▶ TEXT UNDER STUDY:
┄┄┄┄┄┄

What comes after boomer neoliberalism?
Succession is, therefore, not only a show about the passing of power within a single family, but political continuity between generations and society more broadly. After all, a central feature of democracy is the regular, peaceful transfer of power – the issue of succession resolved through majoritarian principle rather than political violence or, as with Waystar Royco, bloodline.
None of the main protagonists in Succession appear to care for US democracy – indeed the business model of Waystar is built on discrediting the very idea of it. But it also feels that the final years of Logan Roy represent the twilight of something else, namely a decades-long experiment where neoliberal economics and oligarchic media ownership mutually supported one another.
While the demise of mass politics has long been discussed, most memorably in Peter Mair’s Ruling the Void, never before has the erosion of liberal democratic politics been a subject of comedy. In The Newsroom, first aired in 2012, the fact the US is no longer ‘the greatest country in the world’ is cause for anguish. Watch that back and you can almost see Roman and Logan blowing raspberries and calling the lead character, played by Jeff Daniels, a fucking idiot from the audience. This reflects something broader: the ruling ideology has gone from managed democracy, anxious of decline, to conspicuous mass cynicism.

┄┄┄┄┄┄

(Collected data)
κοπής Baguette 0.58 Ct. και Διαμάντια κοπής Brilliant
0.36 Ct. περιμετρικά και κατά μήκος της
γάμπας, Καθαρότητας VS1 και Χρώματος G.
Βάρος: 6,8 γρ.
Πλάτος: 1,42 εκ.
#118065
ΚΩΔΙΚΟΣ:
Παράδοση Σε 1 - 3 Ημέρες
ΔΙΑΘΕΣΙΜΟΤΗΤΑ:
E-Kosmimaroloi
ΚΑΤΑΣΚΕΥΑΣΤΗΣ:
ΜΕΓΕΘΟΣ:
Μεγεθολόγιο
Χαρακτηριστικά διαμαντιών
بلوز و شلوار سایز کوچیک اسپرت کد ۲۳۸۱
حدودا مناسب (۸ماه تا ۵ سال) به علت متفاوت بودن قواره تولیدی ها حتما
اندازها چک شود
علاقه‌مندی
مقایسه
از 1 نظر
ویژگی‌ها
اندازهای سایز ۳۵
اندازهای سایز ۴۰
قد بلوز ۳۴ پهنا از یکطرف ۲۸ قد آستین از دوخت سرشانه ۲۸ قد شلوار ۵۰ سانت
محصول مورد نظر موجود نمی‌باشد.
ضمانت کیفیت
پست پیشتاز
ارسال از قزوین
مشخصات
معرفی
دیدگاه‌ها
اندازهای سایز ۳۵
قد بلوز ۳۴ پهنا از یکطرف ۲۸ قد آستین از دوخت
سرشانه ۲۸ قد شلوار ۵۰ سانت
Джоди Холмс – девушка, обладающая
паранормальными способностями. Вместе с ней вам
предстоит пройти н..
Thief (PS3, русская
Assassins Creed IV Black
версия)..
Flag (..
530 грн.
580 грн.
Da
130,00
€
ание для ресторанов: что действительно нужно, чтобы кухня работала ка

┄┄┄┄┄┄

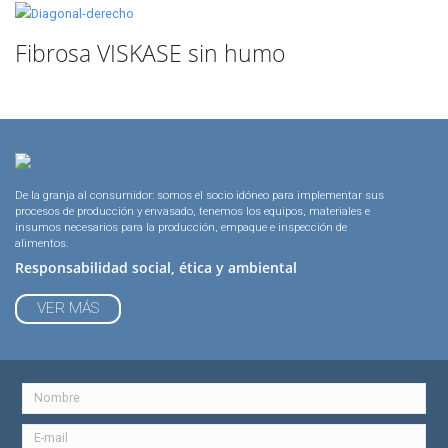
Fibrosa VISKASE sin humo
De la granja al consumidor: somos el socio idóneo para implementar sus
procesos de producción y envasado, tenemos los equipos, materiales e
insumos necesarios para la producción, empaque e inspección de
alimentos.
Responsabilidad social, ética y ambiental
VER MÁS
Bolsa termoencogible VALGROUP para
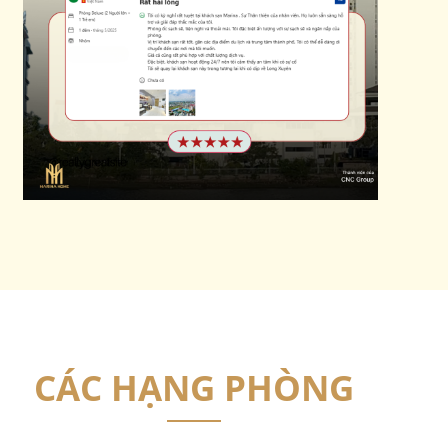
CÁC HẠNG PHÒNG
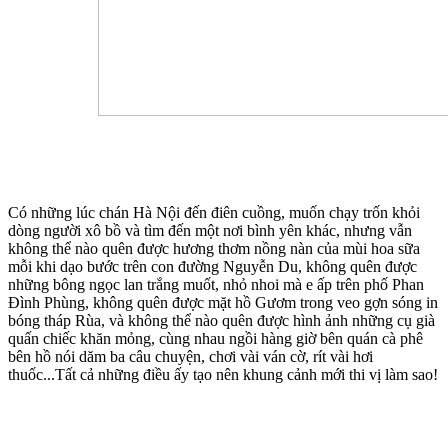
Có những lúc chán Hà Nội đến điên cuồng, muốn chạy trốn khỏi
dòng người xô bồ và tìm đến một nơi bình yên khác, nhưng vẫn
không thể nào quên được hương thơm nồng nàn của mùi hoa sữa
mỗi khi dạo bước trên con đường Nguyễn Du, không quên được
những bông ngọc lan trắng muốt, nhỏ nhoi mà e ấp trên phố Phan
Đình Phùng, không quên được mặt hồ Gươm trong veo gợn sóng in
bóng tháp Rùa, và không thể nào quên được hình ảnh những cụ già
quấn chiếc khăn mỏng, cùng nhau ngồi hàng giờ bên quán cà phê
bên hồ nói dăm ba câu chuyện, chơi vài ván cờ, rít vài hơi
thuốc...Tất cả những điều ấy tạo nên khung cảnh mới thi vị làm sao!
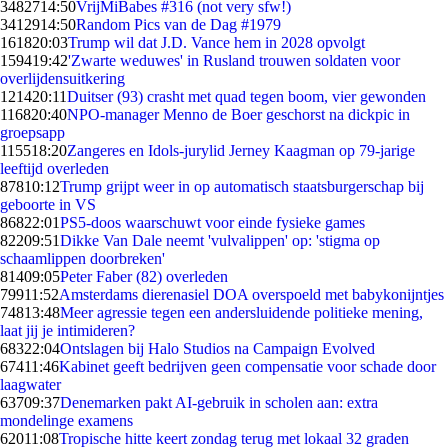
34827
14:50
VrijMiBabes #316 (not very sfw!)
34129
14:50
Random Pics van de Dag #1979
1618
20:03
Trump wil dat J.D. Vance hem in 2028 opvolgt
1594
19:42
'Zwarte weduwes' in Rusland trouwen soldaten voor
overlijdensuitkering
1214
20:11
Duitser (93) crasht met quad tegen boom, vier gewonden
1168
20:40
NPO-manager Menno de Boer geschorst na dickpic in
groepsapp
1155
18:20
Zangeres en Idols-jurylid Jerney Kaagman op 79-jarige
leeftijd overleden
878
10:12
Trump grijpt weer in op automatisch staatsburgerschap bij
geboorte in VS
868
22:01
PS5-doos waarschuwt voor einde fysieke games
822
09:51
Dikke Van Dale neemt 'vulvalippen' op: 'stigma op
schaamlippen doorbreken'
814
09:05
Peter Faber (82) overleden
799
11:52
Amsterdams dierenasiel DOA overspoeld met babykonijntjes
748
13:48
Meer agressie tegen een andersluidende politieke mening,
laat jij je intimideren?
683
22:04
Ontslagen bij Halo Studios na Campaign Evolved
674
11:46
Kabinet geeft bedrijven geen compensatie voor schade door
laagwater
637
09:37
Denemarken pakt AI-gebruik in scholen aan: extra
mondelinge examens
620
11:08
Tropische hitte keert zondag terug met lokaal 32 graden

┄┄┄┄┄┄

▶ COMPLETE THE FOLLOWING:
1) Copy a passage from the piece on boomer neoliberalism word for word. Begin at the words "What comes after" and stop after "Waystar Royco, bloodline.".
2) Answer these questions using the piece on boomer neoliberalism.
(a) In what year was The Newsroom first aired?
(b) Which work is named as the most memorable discussion of the demise of mass politics?
(c) According to the piece, what is the business model of Waystar built on?
3) Translate this sentence from the piece on boomer neoliberalism into Spanish: "This reflects something broader: the ruling ideology has gone from managed democracy, anxious of decline, to conspicuous mass cynicism."

▶ EXERCISE ANSWERS:
1)
What comes after boomer neoliberalism?
Succession is, therefore, not only a show about the passing of power within a single family, but political continuity between generations and society more broadly. After all, a central feature of democracy is the regular, peaceful transfer of power – the issue of succession resolved through majoritarian principle rather than political violence or, as with Waystar Royco, bloodline.

2)
(a) 2012
(b) Peter Mair's Ruling the Void
(c) Discrediting the very idea of US democracy

3) Esto refleja algo más amplio: la ideología dominante ha pasado de una democracia gestionada, ansiosa ante el declive, a un cinismo de masas ostensible.